Interior illustrator: Virgil Finlay.

Cover artist: A tie between Ed Emsh and Hannes Bok.

Excellence in fact articles: Willy Ley.

New SF author or artist: Phillip Jose Farmer.

Best Pro Magazine: a tie between Galaxy and Astounding.

Best Novel: The Demolished Man.

That the awards didn’t immediately light up fandom is hardly surprising. At the time I doubt the First Annual Science Fiction Achievement Awards came across as much different from the various science fiction polls that had gone before. The awarding of them certainly didn’t result in any comment I’ve yet to find (though I can’t believe that absolutely nobody had something to say about who won and who didn’t)

So, as yet the awards were no more that a one-off novelty.
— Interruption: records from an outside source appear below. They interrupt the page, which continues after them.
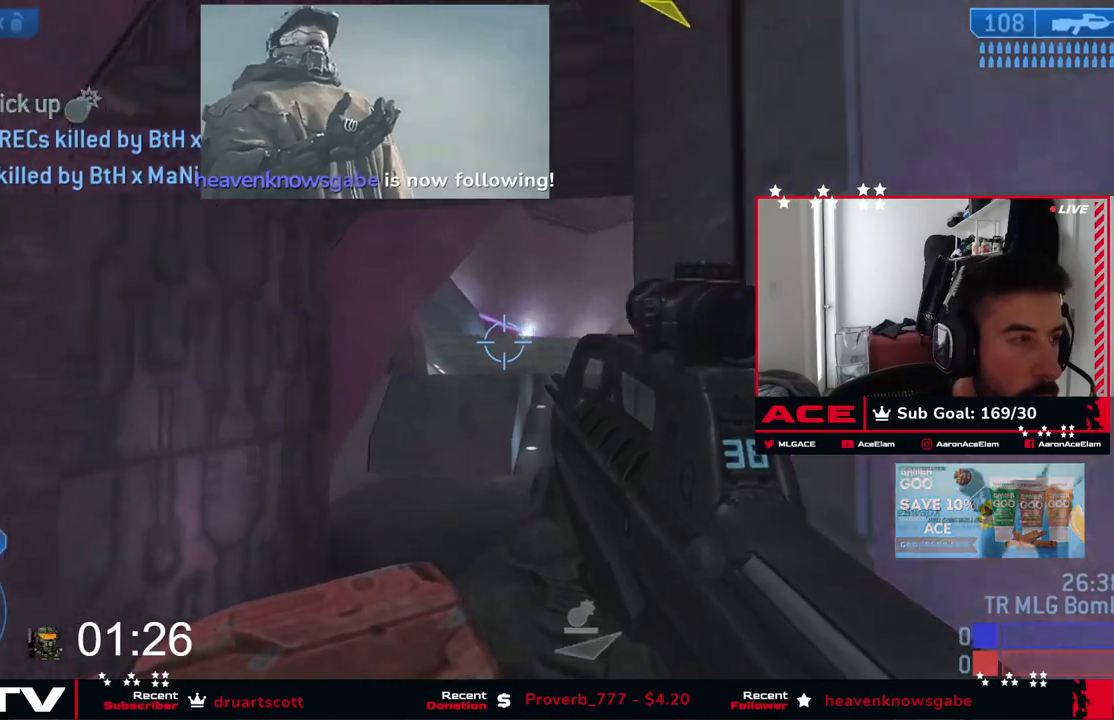
{"buttons": [], "left_stick": "up", "events": [[317, "X", "up"]]}
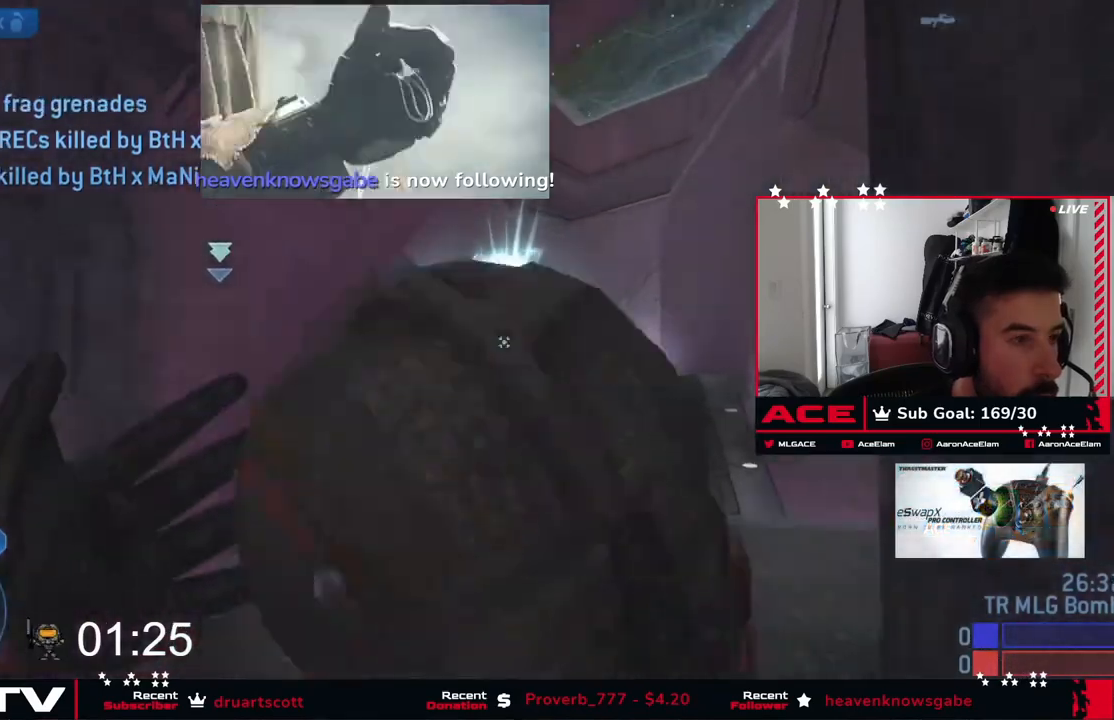
{"buttons": [], "left_stick": "up-right", "events": [[217, "left_stick", "up-right"]]}
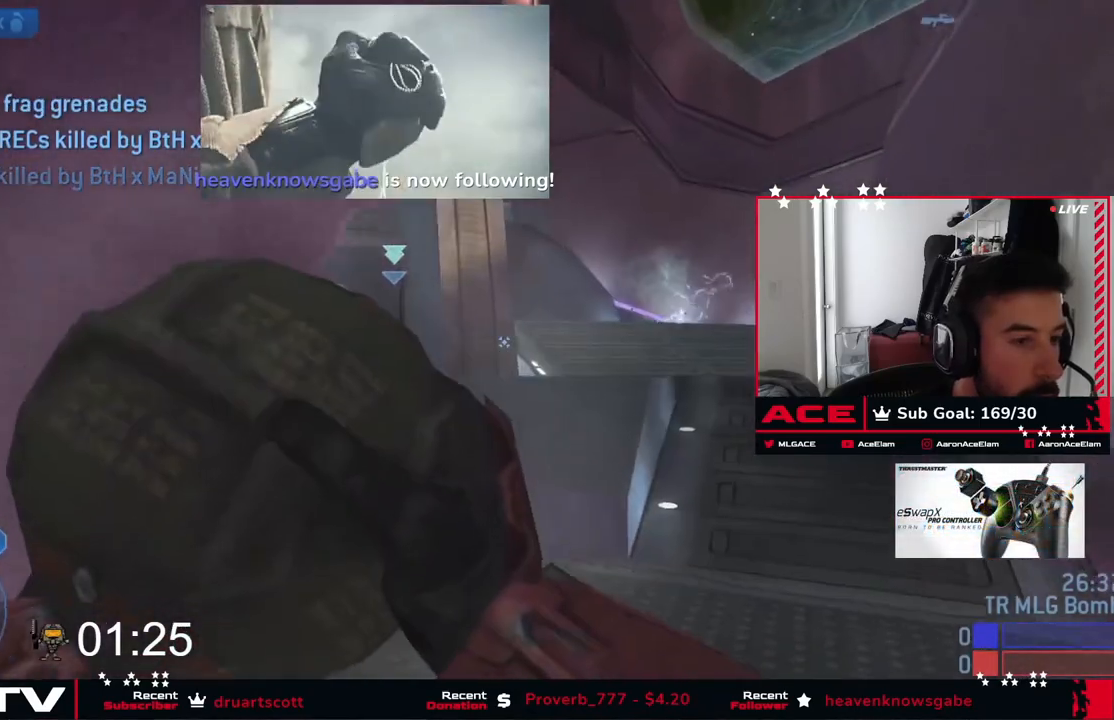
{"buttons": ["L3"], "left_stick": "up-right", "events": [[300, "A", "down"], [334, "L3", "down"], [451, "A", "up"]]}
To be any more future worldcons would need to step up to the mark, and that wouldn’t prove to be an obvious move, as I’ll explain next time.

 

And as a special reward for those of you who made it this far here’s…

Clevention Mystery Guest

London Calling

‘Cause in sleepy London town,
There’s no place for a street fighting man!

Harlan Ellison

Feel free to guess who this is.

So lets start with some background.

The Hugo Award for Best Dramatic Presentation was first presented in 1958. It doesn’t appear to have been an especially popular addition as ‘no award’ topped the list in 1959 and again in 1963. This is perhaps why in 1964, Pacificon II, the worldcon held in Oakland, California added the category of Book Publisher and dropped Dramatic Presentation. The folowing year, Loncon II, the 1965 worldcon held (not surprisingly) in London, England, left the Book Publisher Hugo in place of the Dramatic Presentation Hugo on their nomination ballot. This was possibly done because the Loncon II committee had assumed that the Pacificon II committee had made a formal change to the Hugo categories. It’s also possible that the Loncon II committee felt the Book Publisher category would be of more interest to the largely British membership of the con.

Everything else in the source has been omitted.